In the past few years, the cries of Metro Manila commuters have become louder and more desperate.
I make special mention of the riders of the Metro Rail Transit-3, for which frequent breakdowns, kilometric queues and unreasonable delays have become a daily occurrence.
Then again, what can you do when you have no other choice? As the saying goes, beggars cannot be choosers.
The train is supposed to take passengers to their destinations faster. The MRT was envisioned to be an alternative to traveling along Edsa, traffic on which had become unbearable on certain hours and on certain days.
With what is happening now, however, the train experience is becoming even a worse ride than the on-Edsa travel it sought to free the people from.
Last year, there was a fad called “the MRT challenge” where government officials supposedly shed their VIP habits and braved the MRT coaches to get to know what people go through every day. There was also an online petition that circulated, urging public officials to do the same so they would be able to push good policies to improve the lot of the ordinary passengers.
Whatever the result, nobody else among our officials have pulled this feat recently, when there seems to have been more frequent breakdowns, longer lines, and more irate commuters.
And now that the rainy season is beginning, we must brace ourselves for more difficult journeys.
Unfortunately, several politicians have used the MRT issue to lay blame on one another. This is not amusing at all. Regardless of their political affiliations, these officials have been in their posts long enough to observe that the public is suffering and desperate for some action from the government.
The bottomline is, it’s been years, and the situation is still dire. Now what are they going to do about it?
Public transportation is not some handy political tool to use against the enemy. We bristle at the way they trivialize it into a political issue just so they could throw muck at their opponents. The MRT issue is much too dear to our hearts for that, because it defines our daily routines and allows us to gauge whether this government truly cares as it says it does.
Because of this, we refuse to take seriously any reference to the commuting inconveniences – nay, danger – that people have to face every day unless real solutions are offered and real effects are felt.

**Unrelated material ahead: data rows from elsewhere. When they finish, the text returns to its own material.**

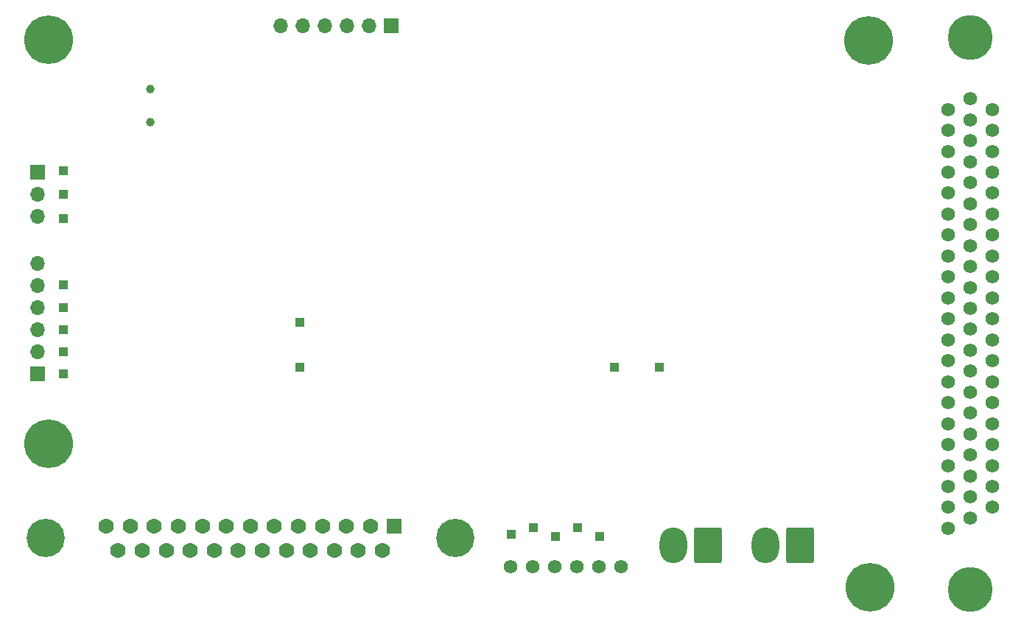
<source format=gbr>
%TF.GenerationSoftware,KiCad,Pcbnew,8.0.1*%
%TF.CreationDate,2024-11-04T21:37:07-08:00*%
%TF.ProjectId,kasm_pcb_rev2,6b61736d-5f70-4636-925f-726576322e6b,rev?*%
%TF.SameCoordinates,Original*%
%TF.FileFunction,Soldermask,Bot*%
%TF.FilePolarity,Negative*%
%FSLAX46Y46*%
G04 Gerber Fmt 4.6, Leading zero omitted, Abs format (unit mm)*
G04 Created by KiCad (PCBNEW 8.0.1) date 2024-11-04 21:37:07*
%MOMM*%
%LPD*%
G01*
G04 APERTURE LIST*
G04 Aperture macros list*
%AMRoundRect*
0 Rectangle with rounded corners*
0 $1 Rounding radius*
0 $2 $3 $4 $5 $6 $7 $8 $9 X,Y pos of 4 corners*
0 Add a 4 corners polygon primitive as box body*
4,1,4,$2,$3,$4,$5,$6,$7,$8,$9,$2,$3,0*
0 Add four circle primitives for the rounded corners*
1,1,$1+$1,$2,$3*
1,1,$1+$1,$4,$5*
1,1,$1+$1,$6,$7*
1,1,$1+$1,$8,$9*
0 Add four rect primitives between the rounded corners*
20,1,$1+$1,$2,$3,$4,$5,0*
20,1,$1+$1,$4,$5,$6,$7,0*
20,1,$1+$1,$6,$7,$8,$9,0*
20,1,$1+$1,$8,$9,$2,$3,0*%
G04 Aperture macros list end*
%ADD10C,4.395000*%
%ADD11RoundRect,0.102000X-0.781050X-0.781050X0.781050X-0.781050X0.781050X0.781050X-0.781050X0.781050X0*%
%ADD12C,1.766100*%
%ADD13R,1.000000X1.000000*%
%ADD14RoundRect,0.250000X1.330000X1.800000X-1.330000X1.800000X-1.330000X-1.800000X1.330000X-1.800000X0*%
%ADD15O,3.160000X4.100000*%
%ADD16C,5.600000*%
%ADD17C,1.574800*%
%ADD18C,1.575000*%
%ADD19C,5.175000*%
%ADD20C,1.000000*%
%ADD21R,1.700000X1.700000*%
%ADD22O,1.700000X1.700000*%
G04 APERTURE END LIST*
D10*
%TO.C,J4*%
X81077400Y-115697000D03*
X128118200Y-115697000D03*
D11*
X121157800Y-114274600D03*
D12*
X118397800Y-114274600D03*
X115637800Y-114274600D03*
X112877800Y-114274600D03*
X110117800Y-114274600D03*
X107357800Y-114274600D03*
X104597800Y-114274600D03*
X101837800Y-114274600D03*
X99077800Y-114274600D03*
X96317800Y-114274600D03*
X93557800Y-114274600D03*
X90797800Y-114274600D03*
X88037800Y-114274600D03*
X119777800Y-117119400D03*
X117017800Y-117119400D03*
X114257800Y-117119400D03*
X111497800Y-117119400D03*
X108737800Y-117119400D03*
X105977800Y-117119400D03*
X103217800Y-117119400D03*
X100457800Y-117119400D03*
X97697800Y-117119400D03*
X94937800Y-117119400D03*
X92177800Y-117119400D03*
X89417800Y-117119400D03*
%TD*%
D13*
%TO.C,TP13*%
X110261400Y-90850600D03*
%TD*%
D14*
%TO.C,J1*%
X167784000Y-116522600D03*
D15*
X163824000Y-116522600D03*
%TD*%
D13*
%TO.C,TP15*%
X83108800Y-86563200D03*
%TD*%
D16*
%TO.C,H3*%
X81432400Y-58389400D03*
%TD*%
D13*
%TO.C,TP16*%
X144741900Y-115468400D03*
%TD*%
D17*
%TO.C,J6*%
X134518400Y-118986800D03*
X137058400Y-118986800D03*
X139598400Y-118986800D03*
X142138400Y-118986800D03*
X144678400Y-118986800D03*
X147218400Y-118986800D03*
%TD*%
D13*
%TO.C,TP14*%
X83108800Y-78892400D03*
%TD*%
%TO.C,TP5*%
X151638000Y-96062800D03*
%TD*%
%TO.C,TP1*%
X146456400Y-96062800D03*
%TD*%
D18*
%TO.C,J20*%
X184835800Y-66362800D03*
X184835800Y-68772800D03*
X184835800Y-71182800D03*
X184835800Y-73592800D03*
X184835800Y-76002800D03*
X184835800Y-78412800D03*
X184835800Y-80822800D03*
X184835800Y-83232800D03*
X184835800Y-85642800D03*
X184835800Y-88052800D03*
X184835800Y-90462800D03*
X184835800Y-92872800D03*
X184835800Y-95282800D03*
X184835800Y-97692800D03*
X184835800Y-100102800D03*
X184835800Y-102512800D03*
X184835800Y-104922800D03*
X184835800Y-107332800D03*
X184835800Y-109742800D03*
X184835800Y-112152800D03*
X184835800Y-114562800D03*
X187375800Y-65157800D03*
X187375800Y-67567800D03*
X187375800Y-69977800D03*
X187375800Y-72387800D03*
X187375800Y-74797800D03*
X187375800Y-77207800D03*
X187375800Y-79617800D03*
X187375800Y-82027800D03*
X187375800Y-84437800D03*
X187375800Y-86847800D03*
X187375800Y-89257800D03*
X187375800Y-91667800D03*
X187375800Y-94077800D03*
X187375800Y-96487800D03*
X187375800Y-98897800D03*
X187375800Y-101307800D03*
X187375800Y-103717800D03*
X187375800Y-106127800D03*
X187375800Y-108537800D03*
X187375800Y-110947800D03*
X187375800Y-113357800D03*
X189915800Y-66362800D03*
X189915800Y-68772800D03*
X189915800Y-71182800D03*
X189915800Y-73592800D03*
X189915800Y-76002800D03*
X189915800Y-78412800D03*
X189915800Y-80822800D03*
X189915800Y-83232800D03*
X189915800Y-85642800D03*
X189915800Y-88052800D03*
X189915800Y-90462800D03*
X189915800Y-92872800D03*
X189915800Y-95282800D03*
X189915800Y-97692800D03*
X189915800Y-100102800D03*
X189915800Y-102512800D03*
X189915800Y-104922800D03*
X189915800Y-107332800D03*
X189915800Y-109742800D03*
X189915800Y-112152800D03*
D19*
X187375800Y-58109800D03*
X187375800Y-121610800D03*
%TD*%
D13*
%TO.C,TP7*%
X83108800Y-94250932D03*
%TD*%
D16*
%TO.C,H2*%
X81432400Y-104825800D03*
%TD*%
D13*
%TO.C,TP10*%
X83108800Y-89204800D03*
%TD*%
%TO.C,TP8*%
X83108800Y-96774000D03*
%TD*%
%TO.C,TP9*%
X83108800Y-91727866D03*
%TD*%
D16*
%TO.C,H1*%
X175793400Y-121335800D03*
%TD*%
D13*
%TO.C,TP6*%
X142201900Y-114452400D03*
%TD*%
D16*
%TO.C,H4*%
X175691800Y-58445400D03*
%TD*%
D20*
%TO.C,TP27*%
X93141800Y-64033400D03*
%TD*%
D13*
%TO.C,TP2*%
X137121900Y-114452400D03*
%TD*%
D21*
%TO.C,J5*%
X120777000Y-56769000D03*
D22*
X118237000Y-56769000D03*
X115697000Y-56769000D03*
X113157000Y-56769000D03*
X110617000Y-56769000D03*
X108077000Y-56769000D03*
%TD*%
D21*
%TO.C,J7*%
X80137000Y-73609200D03*
D22*
X80137000Y-76149200D03*
X80137000Y-78689200D03*
%TD*%
D21*
%TO.C,J3*%
X80137000Y-96748600D03*
D22*
X80137000Y-94208600D03*
X80137000Y-91668600D03*
X80137000Y-89128600D03*
X80137000Y-86588600D03*
X80137000Y-84048600D03*
%TD*%
D20*
%TO.C,TP26*%
X93141800Y-67843400D03*
%TD*%
D13*
%TO.C,TP17*%
X83108800Y-76149200D03*
%TD*%
%TO.C,TP11*%
X83108800Y-73406000D03*
%TD*%
%TO.C,TP12*%
X110261400Y-96012000D03*
%TD*%
%TO.C,TP4*%
X139661900Y-115468400D03*
%TD*%
%TO.C,TP3*%
X134581900Y-115214400D03*
%TD*%
D14*
%TO.C,J2*%
X157198200Y-116522600D03*
D15*
X153238200Y-116522600D03*
%TD*%
M02*

</source>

What do we mean? Answer us, please.
Only several trains out of dozens are running. This is the usual reason given on especially difficult days. Where are the other trains and what is being done to bring them back to good condition? Who is doing the work and what is the progress? What is the quality of the work and why does the problem recur?
The infrastructure on stations is equally deplorable. Anybody who has taken the MRT will tell you that it is not just the trains that are problematic. Elevators and escalators are often not working. This is already a disservice to the healthy, prime-of-their life segment of the population. Imagine how much more difficult it is for young children or senior citizens who must not only squeeze themselves into crowded trains; they must also climb several flights of stairs.
New trains are coming. Oh yeah? It is said that new trains have been ordered and are coming early next year. Had the people in charge had the foresight to order them sooner, they would have arrived earlier, too. At any rate, there has to be sufficient communication to the riding public. By how much will the coming batch address the present situation? Is it worth looking forward to?
Rails are broken. Another saying comes to mind. Don’t fix something that is not broken. Conversely, fix something that is. And we mean really fix, not just stop-gap solutions good for a day or a week. Rails are fundamental, not just for convenience but for safety. This is non-negotiable. That overshooting incident last year was a warning – should we push our luck some more?
We are insulted by attempts to use the MRT and other transport woes as campaign issues, debate topics and material for blame games. Commuters are already mired in their daily struggle. We don’t need to hear how bad the situation is because we know. We feel. We experience.
The least officials can do is to make our lives easier before they even open their mouths.